Problem to solve —
Exactly the lines from the start of the data below through the line containing "College Physics </a></b></li>" must be returned, and no others.

Plain-text document sources:
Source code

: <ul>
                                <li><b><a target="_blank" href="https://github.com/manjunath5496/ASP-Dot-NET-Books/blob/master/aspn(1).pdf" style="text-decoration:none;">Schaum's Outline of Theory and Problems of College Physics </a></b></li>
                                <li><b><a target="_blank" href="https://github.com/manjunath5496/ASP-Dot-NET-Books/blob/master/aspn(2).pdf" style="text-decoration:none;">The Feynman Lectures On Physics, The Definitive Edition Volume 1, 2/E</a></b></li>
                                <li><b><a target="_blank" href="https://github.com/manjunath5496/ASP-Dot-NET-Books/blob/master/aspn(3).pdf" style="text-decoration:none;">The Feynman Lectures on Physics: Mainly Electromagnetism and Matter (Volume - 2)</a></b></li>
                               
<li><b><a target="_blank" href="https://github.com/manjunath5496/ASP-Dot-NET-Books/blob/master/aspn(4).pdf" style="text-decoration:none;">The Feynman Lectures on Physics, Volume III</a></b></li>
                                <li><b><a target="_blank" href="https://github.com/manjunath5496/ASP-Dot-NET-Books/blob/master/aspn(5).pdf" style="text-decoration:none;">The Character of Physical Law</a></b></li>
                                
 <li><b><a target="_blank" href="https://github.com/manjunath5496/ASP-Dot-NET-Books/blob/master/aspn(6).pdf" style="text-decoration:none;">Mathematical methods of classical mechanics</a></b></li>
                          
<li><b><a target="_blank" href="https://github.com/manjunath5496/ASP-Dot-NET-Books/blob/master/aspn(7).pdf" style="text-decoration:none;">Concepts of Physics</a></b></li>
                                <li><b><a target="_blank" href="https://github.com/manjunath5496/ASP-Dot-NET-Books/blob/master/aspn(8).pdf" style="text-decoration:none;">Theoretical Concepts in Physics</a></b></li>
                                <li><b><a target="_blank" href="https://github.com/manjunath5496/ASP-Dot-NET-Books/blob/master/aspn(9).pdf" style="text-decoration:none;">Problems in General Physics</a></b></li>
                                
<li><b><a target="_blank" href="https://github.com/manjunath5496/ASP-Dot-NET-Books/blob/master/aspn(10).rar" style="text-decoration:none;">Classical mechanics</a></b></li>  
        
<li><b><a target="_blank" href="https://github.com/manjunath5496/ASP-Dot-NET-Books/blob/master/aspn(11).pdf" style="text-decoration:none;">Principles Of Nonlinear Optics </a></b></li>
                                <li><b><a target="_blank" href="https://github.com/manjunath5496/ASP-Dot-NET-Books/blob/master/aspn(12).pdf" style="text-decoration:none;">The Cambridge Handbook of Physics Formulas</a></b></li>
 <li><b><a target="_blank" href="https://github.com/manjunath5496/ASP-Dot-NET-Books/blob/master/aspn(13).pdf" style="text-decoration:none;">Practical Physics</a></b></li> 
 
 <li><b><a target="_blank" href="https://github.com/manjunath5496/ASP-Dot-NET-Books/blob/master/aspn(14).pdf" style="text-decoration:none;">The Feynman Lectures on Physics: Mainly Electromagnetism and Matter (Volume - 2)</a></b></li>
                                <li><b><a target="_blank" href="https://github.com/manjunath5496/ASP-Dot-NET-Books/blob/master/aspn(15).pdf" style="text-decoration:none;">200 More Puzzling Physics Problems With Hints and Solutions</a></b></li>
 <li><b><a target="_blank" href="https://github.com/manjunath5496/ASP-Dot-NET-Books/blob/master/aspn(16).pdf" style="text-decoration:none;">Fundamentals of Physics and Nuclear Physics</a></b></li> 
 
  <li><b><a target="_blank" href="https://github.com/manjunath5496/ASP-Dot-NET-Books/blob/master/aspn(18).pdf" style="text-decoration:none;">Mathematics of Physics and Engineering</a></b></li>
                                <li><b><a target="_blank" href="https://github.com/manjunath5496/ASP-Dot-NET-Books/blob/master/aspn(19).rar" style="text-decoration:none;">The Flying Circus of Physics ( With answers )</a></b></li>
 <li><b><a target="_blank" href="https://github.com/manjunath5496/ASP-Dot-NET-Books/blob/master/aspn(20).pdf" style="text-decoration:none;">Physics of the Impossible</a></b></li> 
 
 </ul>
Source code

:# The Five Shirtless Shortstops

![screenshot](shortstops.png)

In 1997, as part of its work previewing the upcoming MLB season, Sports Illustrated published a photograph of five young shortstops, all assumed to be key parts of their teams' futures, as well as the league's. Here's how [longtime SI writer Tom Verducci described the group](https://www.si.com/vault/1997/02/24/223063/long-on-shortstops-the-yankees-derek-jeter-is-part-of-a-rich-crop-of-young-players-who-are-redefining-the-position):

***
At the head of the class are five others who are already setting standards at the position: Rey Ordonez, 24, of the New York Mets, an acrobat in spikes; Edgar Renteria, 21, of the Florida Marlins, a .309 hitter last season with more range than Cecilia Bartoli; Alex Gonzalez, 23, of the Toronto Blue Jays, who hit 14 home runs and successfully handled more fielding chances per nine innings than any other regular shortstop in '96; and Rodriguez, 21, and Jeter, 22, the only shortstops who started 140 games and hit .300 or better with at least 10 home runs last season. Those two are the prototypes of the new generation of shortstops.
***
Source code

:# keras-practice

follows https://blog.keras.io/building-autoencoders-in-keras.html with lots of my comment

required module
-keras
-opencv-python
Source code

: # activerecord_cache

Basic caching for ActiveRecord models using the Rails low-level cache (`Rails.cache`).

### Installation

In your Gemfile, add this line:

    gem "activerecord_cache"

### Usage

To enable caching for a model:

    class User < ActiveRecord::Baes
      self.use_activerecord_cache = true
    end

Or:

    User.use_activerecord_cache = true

Response area —
Source code

: <ul>
                                <li><b><a target="_blank" href="https://github.com/manjunath5496/ASP-Dot-NET-Books/blob/master/aspn(1).pdf" style="text-decoration:none;">Schaum's Outline of Theory and Problems of College Physics </a></b></li>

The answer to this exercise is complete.